Latent Intrinsics Emerge from Training to Relight


Xiao Zhang, Will Gao, Seemandhar Jain, Michael Maire, David A. Forsyth, Anand Bhattad

Paper | Code (coming soon)

We learn an image relighting model representing image intrinsic property as latent variables, which has the following highlighted capabilities:

(1) Our relighting model is trained on paired relighted images, yet it generalizes to relighting images using any arbitrary reference.

(2) Without any supervision, our model could infer image albedo for free.

Method: Intrinsic representation via structural modelling

We implement our model as an autoencoder that internally separates extrinsic representation L and intrinsic representations S. We train the model to reconstruct the relighting target images using L and S inferred from relighted pairs. The extrinsic L is incorporated through constrained scaling, a structural regularization technique that explicitly regulates the information carried from L. This design enables us to learn a generalizable intrinsic representation, allowing us to relight images with arbitrary references and infer the albedo at no additional cost.

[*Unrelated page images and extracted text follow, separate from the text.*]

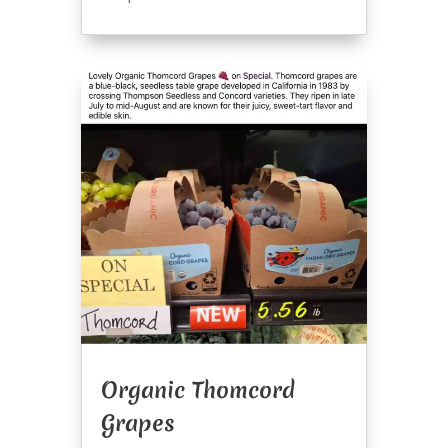
Organic Thomcord
Grapes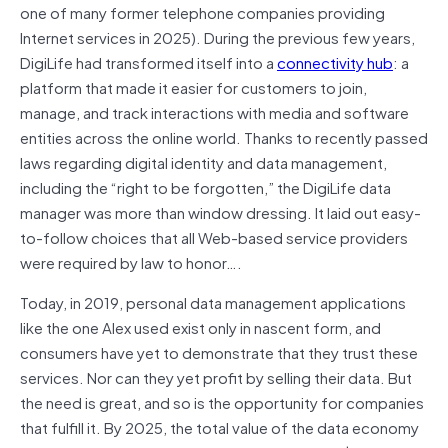
one of many former telephone companies providing
Internet services in 2025). During the previous few years,
DigiLife had transformed itself into a
connectivity hub
: a
platform that made it easier for customers to join,
manage, and track interactions with media and software
entities across the online world. Thanks to recently passed
laws regarding digital identity and data management,
including the “right to be forgotten,” the DigiLife data
manager was more than window dressing. It laid out easy-
to-follow choices that all Web-based service providers
were required by law to honor
….
Today, in 2019, personal data management applications
like the one Alex used exist only in nascent form, and
consumers have yet to demonstrate that they trust these
services. Nor can they yet profit by selling their data. But
the need is great, and so is the opportunity for companies
that fulfill it. By 2025, the total value of the data economy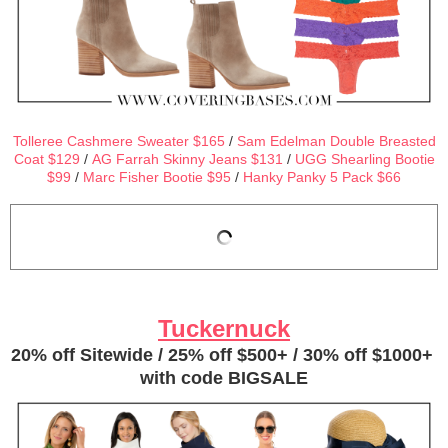
Tolleree Cashmere Sweater $165
/
Sam Edelman Double Breasted
Coat $129
/
AG Farrah Skinny Jeans $131
/
UGG Shearling Bootie
$99
/
Marc Fisher Bootie $95
/
Hanky Panky 5 Pack $66
Tuckernuck
20% off Sitewide / 25% off $500+ / 30% off $1000+
with code BIGSALE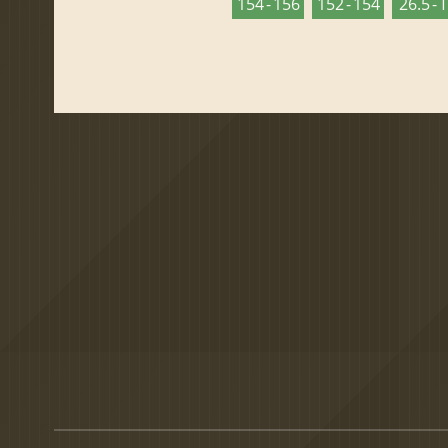
154 - 156
152 - 154
26.5 -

Results: Image Relighting with Arbitrary References

Without any supervision, our model accurately infers the light from the reference images. From a zoomed-in view of the chrome ball, our method effectively retains the intricate room layout and accurately renders the appropriate lighting patterns.

We train our model on relighted image pairs generated by StyLitGAN[1]. We demonstrate that our model learns to infer the semantic concept of adjusting the bedside light as a latent extrinsic representation, which can be used to relight the generated images.

In the bottom left examples, our model resists StyLitGAN's tendency to create unrealistic illuminations.

Results: Image Albedo Estimation

Without being trained with any form of albedo annotations, our method can infer albedo for complex scenes at no additional cost and achieves better performance compared to state-of-the-art supervised methods, Intrinsic Diffusion[2], which is trained on the CG dataset.